Work to be completed
Please copy out each line of the entries in which "down" appears.

Segment Start: Provided records

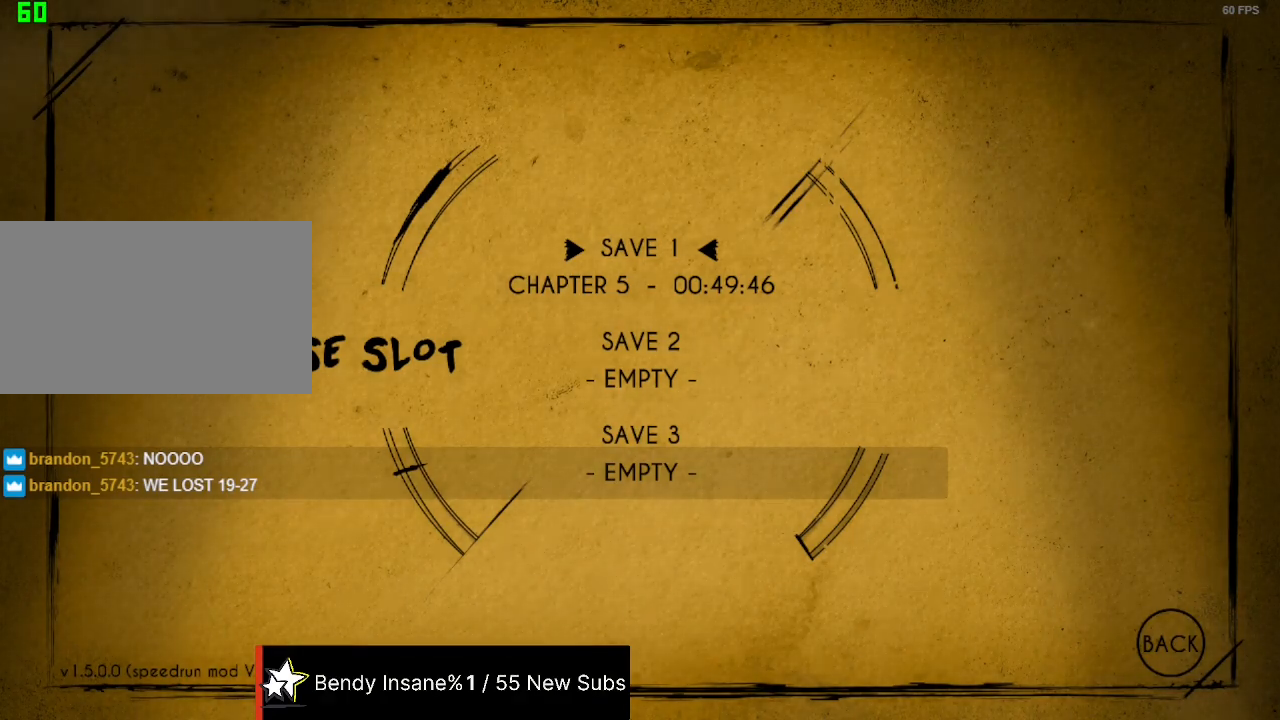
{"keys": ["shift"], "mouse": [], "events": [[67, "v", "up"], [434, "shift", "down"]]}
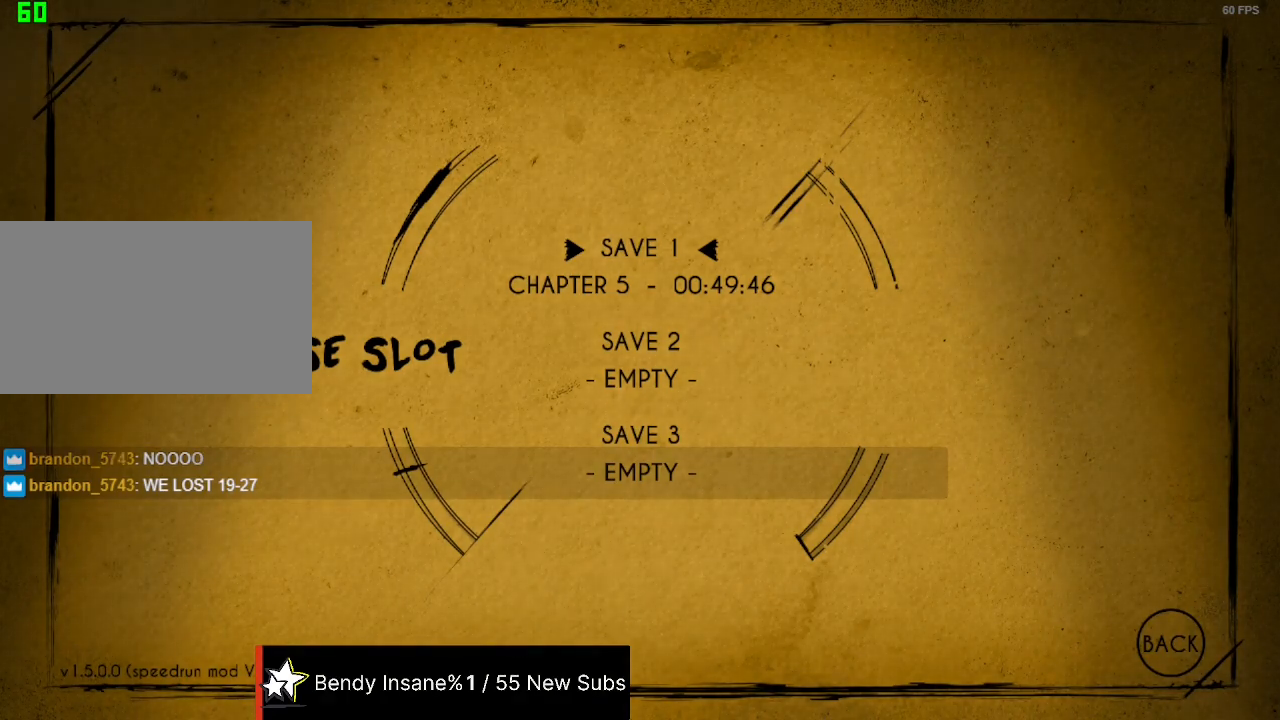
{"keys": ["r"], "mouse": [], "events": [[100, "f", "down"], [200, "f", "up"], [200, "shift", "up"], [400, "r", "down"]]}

Segment End: Provided records
Segment Start: Provided records

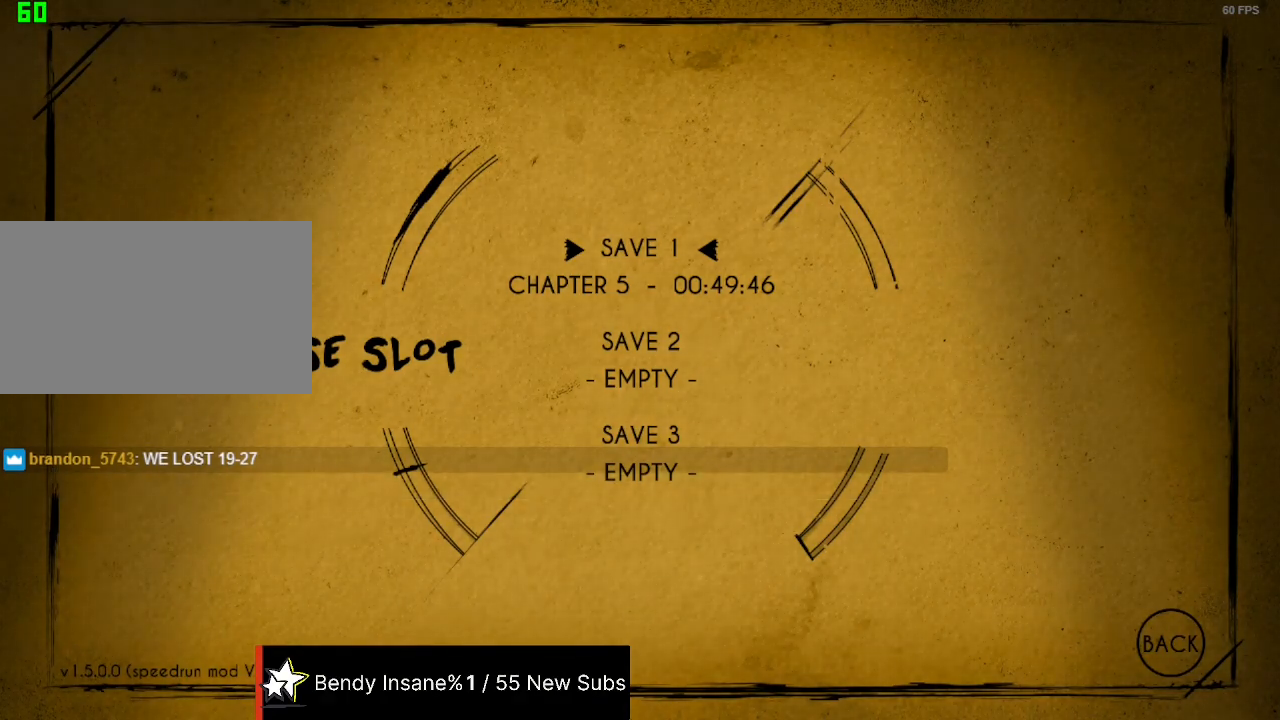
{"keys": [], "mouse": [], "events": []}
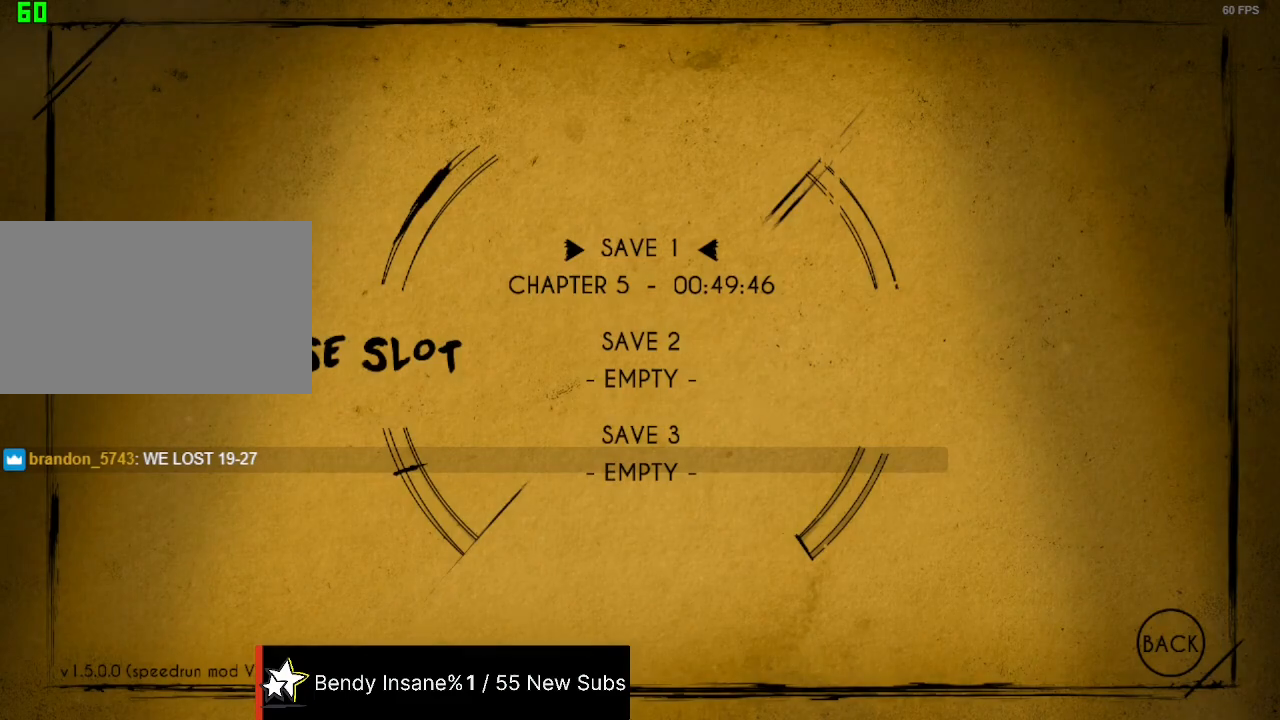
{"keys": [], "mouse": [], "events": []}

Segment End: Provided records

Your solution
{"keys": ["shift"], "mouse": [], "events": [[67, "v", "up"], [434, "shift", "down"]]}
{"keys": ["r"], "mouse": [], "events": [[100, "f", "down"], [200, "f", "up"], [200, "shift", "up"], [400, "r", "down"]]}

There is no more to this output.